Records from a collection
+--

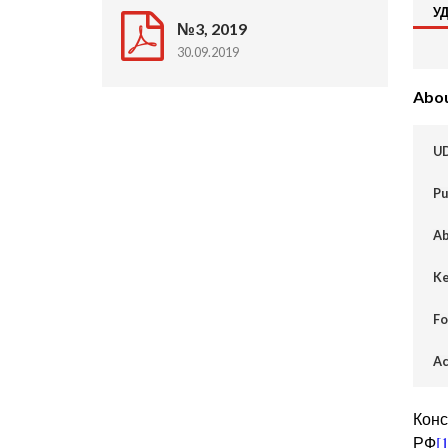
У
№3, 2019
30.09.2019
About
U
Pu
Ab
Ke
Fo
Ac
Конс
РФ
[1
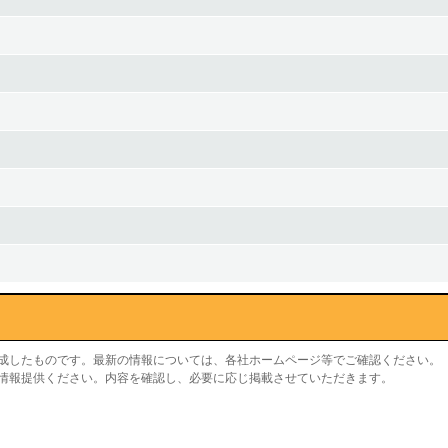
作成したものです。最新の情報については、各社ホームページ等でご確認ください。
り情報提供ください。内容を確認し、必要に応じ掲載させていただきます。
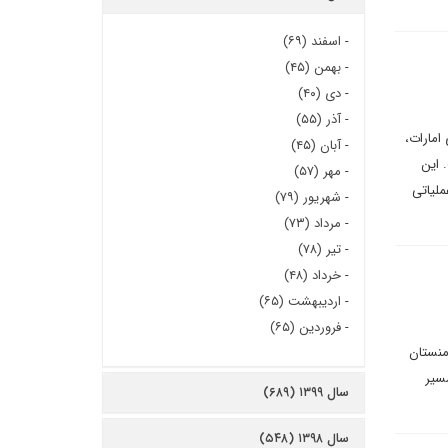
-
اسفند (۶۹)
-
بهمن (۴۵)
-
دی (۴۰)
-
آذر (۵۵)
امارات،
-
آبان (۴۵)
 این
-
مهر (۵۷)
ملیاتی
-
شهریور (۷۹)
-
مرداد (۷۳)
-
تیر (۷۸)
-
خرداد (۴۸)
-
اردیبهشت (۶۵)
-
فروردین (۶۵)
منستان
مسیر
سال ۱۳۹۹ (۶۸۹)
سال ۱۳۹۸ (۵۴۸)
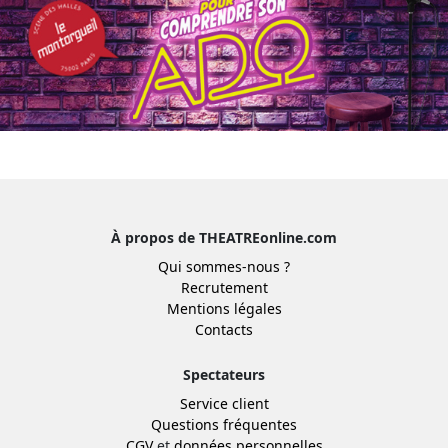
À propos de THEATREonline.com
Qui sommes-nous ?
Recrutement
Mentions légales
Contacts
Spectateurs
Service client
Questions fréquentes
CGV
et
données personnelles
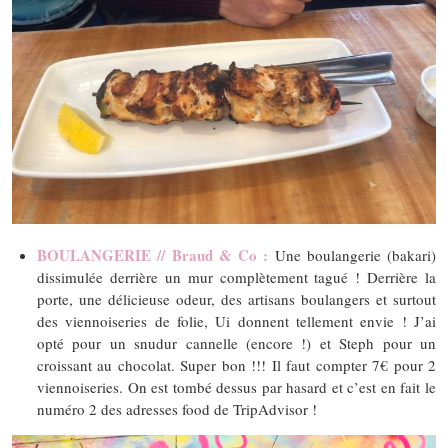
BOULANGERIE // Braud & Co :
Une boulangerie (bakari)
dissimulée derrière un mur complètement tagué ! Derrière la
porte, une délicieuse odeur, des artisans boulangers et surtout
des viennoiseries de folie, Ui donnent tellement envie ! J’ai
opté pour un snudur cannelle (encore !) et Steph pour un
croissant au chocolat. Super bon !!! Il faut compter 7€ pour 2
viennoiseries. On est tombé dessus par hasard et c’est en fait le
numéro 2 des adresses food de TripAdvisor !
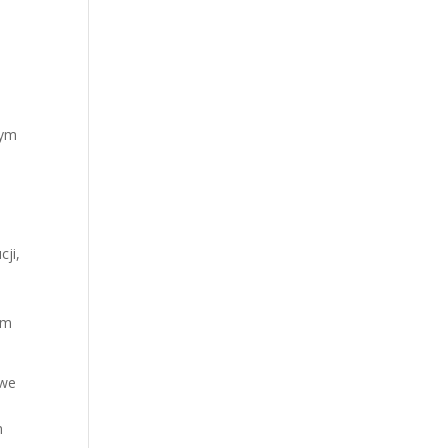
nym
cji,
ym
owe
h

+--

WORK ITEM:
Whenever the word "pour" shows up in a line above, copy that line.

REPLY:
opté pour un snudur cannelle (encore !) et Steph pour un
croissant au chocolat. Super bon !!! Il faut compter 7€ pour 2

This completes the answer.